The school is one of only a handful of former black schools in Horry County that have survived the decades since they were built starting in the mid 1920s and since they became obsolete when the school system integrated in 1970.

Several area groups and residents have been pushing to find funding and support to renovate and repurpose the old schools that are still standing, turning them into community centers, tutoring facilities and homes for community events in predominantly black neighborhoods.

Preserving or renovating a former black school can be difficult and often depends on what era it was built in and who owns the property now, said Adam Emrick, a senior planner in Horry County. It can be harder to find funding for church property because most government funding isn't allowed to be given to religious organizations.

Nonprofits present a whole other challenge in terms of tax breaks and federal funding for capital projects, he said, and with most government budgets dwindling because of the economy, local funding can also be hard to come by. Efforts are also being made in Brunswick County, N.C., and Georgetown County to preserve historic black schools, but many are being met with the same funding obstacles.

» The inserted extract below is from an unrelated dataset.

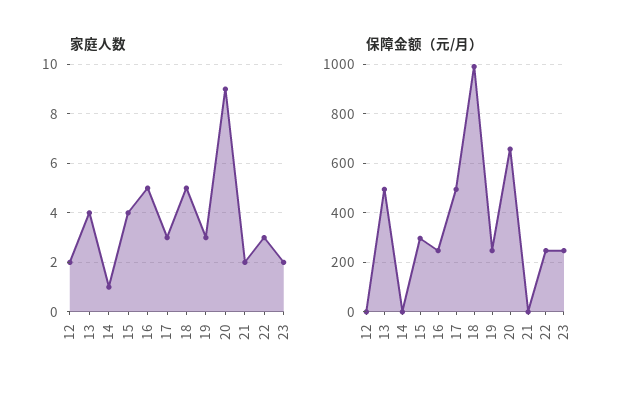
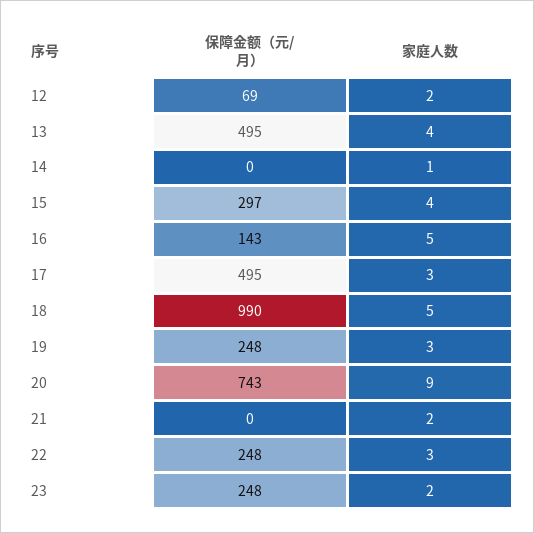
保障金额（元/月）, 12: 0 -> 69
保障金额（元/月）, 16: 250 -> 143
保障金额（元/月）, 20: 650 -> 743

"One of the problems with historic preservation happens when it becomes more expensive to save a property than to tear it down and build a new one. If historic preservation is important to someone, then they're going to save the property; if not, then they will tear it down and build a new one," Emrick said. "I'm not sure that we're at that point in Horry County or even really in the South that historic preservation is more important than dollars and cents."

But if preserved, supporters say the buildings would also serve as monuments to a history that, for better or worse, may disappear as the generations who lived it firsthand age.